─── MATERIAL TO PROCESS

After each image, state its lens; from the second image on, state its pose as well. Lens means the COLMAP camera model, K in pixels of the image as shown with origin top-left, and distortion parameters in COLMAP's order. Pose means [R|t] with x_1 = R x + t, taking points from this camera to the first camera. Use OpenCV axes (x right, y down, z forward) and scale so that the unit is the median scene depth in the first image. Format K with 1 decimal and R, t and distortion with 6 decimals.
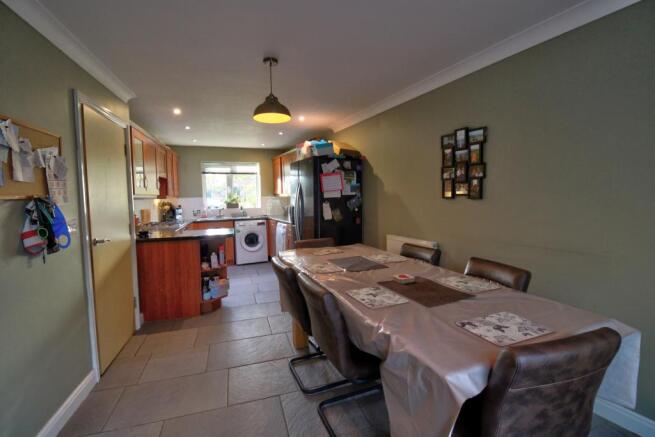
lens RADIAL K [[300.5, 0, 327.5], [0, 300.5, 218.5], [0, 0, 1]] dist [-0.000191, 0.000026]
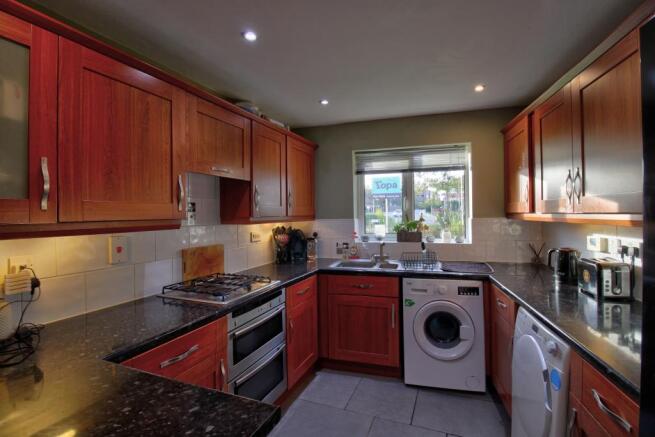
lens RADIAL K [[344.4, 0, 327.5], [0, 344.4, 218.5], [0, 0, 1]] dist [0.000115, -0.000027]
pose [[0.799424, 0.014160, -0.600601, -0.096150], [-0.042409, 0.998558, -0.032906, -0.050221], [0.599269, 0.051777, 0.798872, 0.505145]]
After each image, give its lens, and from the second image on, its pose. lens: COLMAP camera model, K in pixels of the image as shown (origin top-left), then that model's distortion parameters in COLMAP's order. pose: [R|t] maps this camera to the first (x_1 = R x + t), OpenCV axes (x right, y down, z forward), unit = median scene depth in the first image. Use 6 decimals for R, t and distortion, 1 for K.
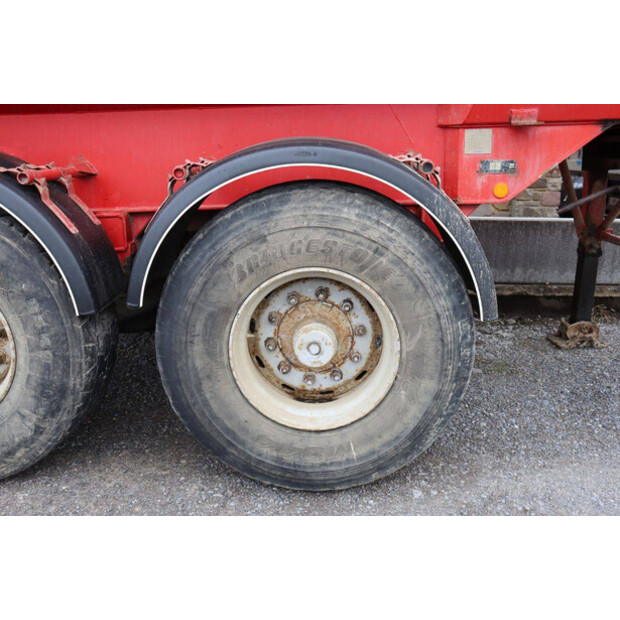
lens RADIAL K [[627.3, 0, 310.6], [0, 627.3, 318.0], [0, 0, 1]] dist [-0.049317, 0.000000]
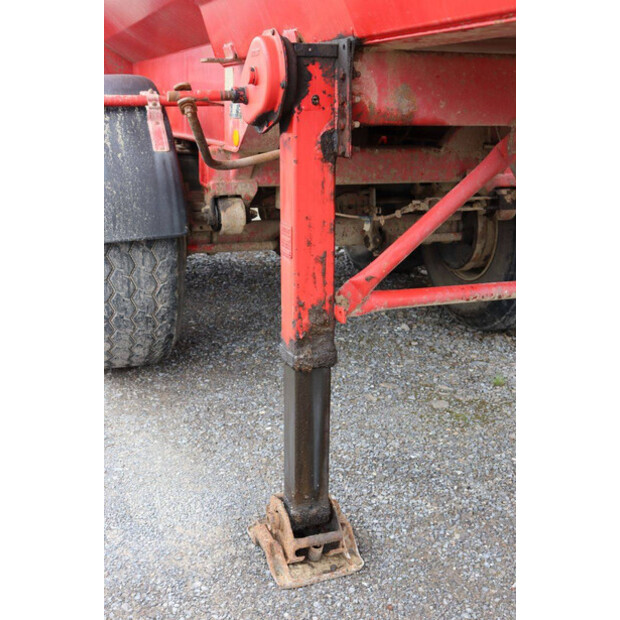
lens RADIAL K [[766.5, 0, 308.2], [0, 766.5, 311.8], [0, 0, 1]] dist [0.004941, 0.000000]
pose [[0.371178, 0.275669, -0.886698, 1.594485], [-0.274211, 0.944870, 0.178968, -0.222480], [0.887150, 0.176713, 0.426306, 0.767909]]
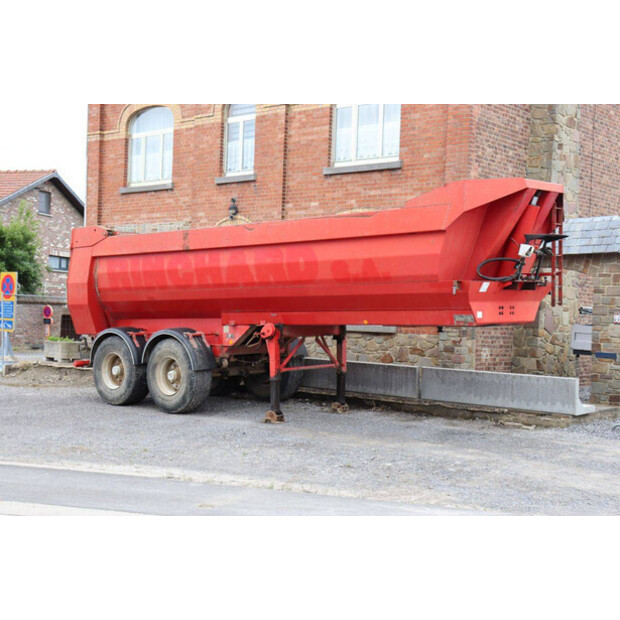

──────

# WHAT THIS TASK INVOLVES
If a record holds a picture, leave the picture out and transcribe everything else exactly.

# SOLUTION TO THIS TASK
After each image, state its lens; from the second image on, state its pose as well. Lens means the COLMAP camera model, K in pixels of the image as shown with origin top-left, and distortion parameters in COLMAP's order. Pose means [R|t] with x_1 = R x + t, taking points from this camera to the first camera. Use OpenCV axes (x right, y down, z forward) and scale so that the unit is the median scene depth in the first image. Format K with 1 decimal and R, t and distortion with 6 decimals.
lens RADIAL K [[300.5, 0, 327.5], [0, 300.5, 218.5], [0, 0, 1]] dist [-0.000191, 0.000026]
lens RADIAL K [[344.4, 0, 327.5], [0, 344.4, 218.5], [0, 0, 1]] dist [0.000115, -0.000027]
pose [[0.799424, 0.014160, -0.600601, -0.096150], [-0.042409, 0.998558, -0.032906, -0.050221], [0.599269, 0.051777, 0.798872, 0.505145]]
After each image, give its lens, and from the second image on, its pose. lens: COLMAP camera model, K in pixels of the image as shown (origin top-left), then that model's distortion parameters in COLMAP's order. pose: [R|t] maps this camera to the first (x_1 = R x + t), OpenCV axes (x right, y down, z forward), unit = median scene depth in the first image. Use 6 decimals for R, t and distortion, 1 for K.
lens RADIAL K [[627.3, 0, 310.6], [0, 627.3, 318.0], [0, 0, 1]] dist [-0.049317, 0.000000]
lens RADIAL K [[766.5, 0, 308.2], [0, 766.5, 311.8], [0, 0, 1]] dist [0.004941, 0.000000]
pose [[0.371178, 0.275669, -0.886698, 1.594485], [-0.274211, 0.944870, 0.178968, -0.222480], [0.887150, 0.176713, 0.426306, 0.767909]]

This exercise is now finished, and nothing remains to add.